TeX-Live / texdoc

Find and view documentation in TeX Live
https://tug.org/texdoc/
GNU General Public License v3.0
47 stars 7 forks source link

Better threshold for fuzzy search? #80

Open kberry opened 2 years ago

kberry commented 2 years ago

texdoc foobar finds float.pdf and other float and hep-float docs.

I see there are three characters in common, but it seems like too fuzzy of a match. But maybe I think that only because I'm a human (at least, I think I am; sometimes it seems a fuzzy question :). Just thought I'd mention ...

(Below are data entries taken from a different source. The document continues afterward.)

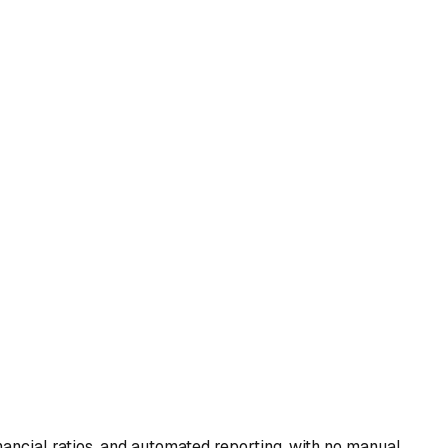
ancial ratios, and automated reporting, with no manual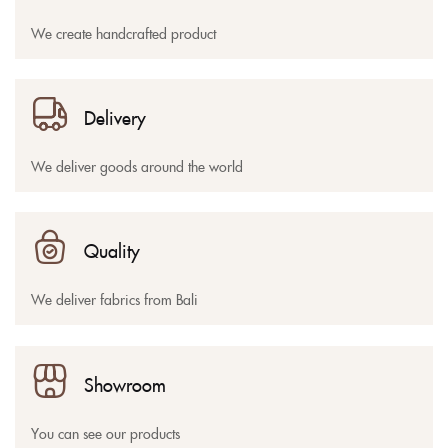
We create handcrafted product
Delivery
We deliver goods around the world
Quality
We deliver fabrics from Bali
Showroom
You can see our products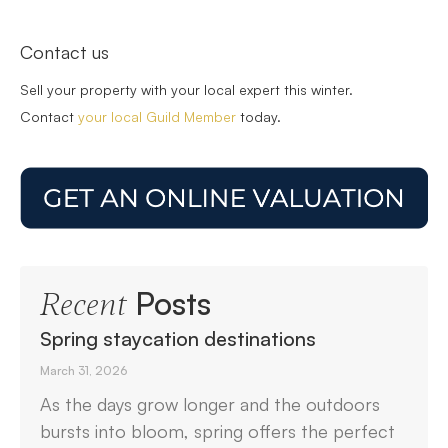
Contact us
Sell your property with your local expert this winter.
Contact
your local Guild Member
today.
Posts
Recent
Spring staycation destinations
March 31, 2026
As the days grow longer and the outdoors
bursts into bloom, spring offers the perfect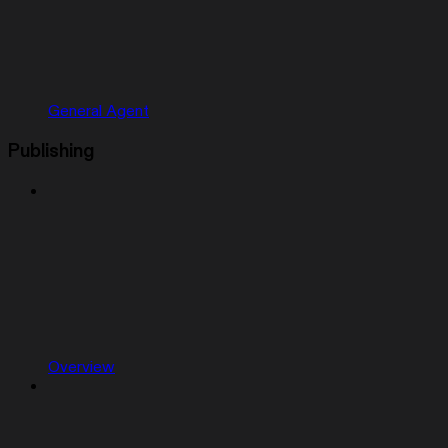
General Agent
Publishing
Overview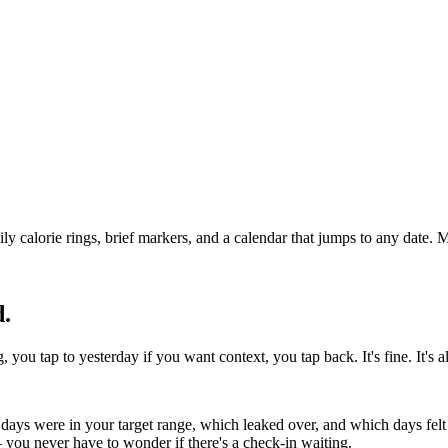
calorie rings, brief markers, and a calendar that jumps to any date. M
d.
you tap to yesterday if you want context, you tap back. It's fine. It's al
days were in your target range, which leaked over, and which days felt 
you never have to wonder if there's a check-in waiting.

wtsnjp commented 2 years ago

Yes, I agree with you that "foobar" and "float" looks quite different for me as well, but to calculate the Levenshtein distance, it is just three (1. replace "o" with "l," 2. delete "b," 3. replace "r" with "t").

The distance of three is not so significant for long strings, but it is already too large for short strings, like in this case.

One of the solutions for this is using normalized Levenshtein distance. Let $q$ be a query and $c$ be a candidate match for $q$. There are several ways to normalize the distance, but one of the simplest ones can be calculated as follows:

$$d = \frac{\operatorname{Levenshtein}(q, c)}{\max(\operatorname{len}(q), \operatorname{len}(c))}$$

We can use a value for these types of Levenshtein distance variants for the threshold.

We have to consider only a small thing: we already have a config item of fuzzy_level which initially was expected to have a value for Levenshtein distance itself and can only take an integer value. We might want to maintain backward compatibility for this.

wtsnjp commented 1 year ago

We need an excellent calculation formula to convert an integer value of fuzzy_level to the threshold for a normalized Levenshtein distance. We want to make fuzzy_level roughly work the same for the keywords whose lengths are around six.

wtsnjp commented 1 year ago

Perhaps just using fuzzy_level / 10 as the threshold is OK.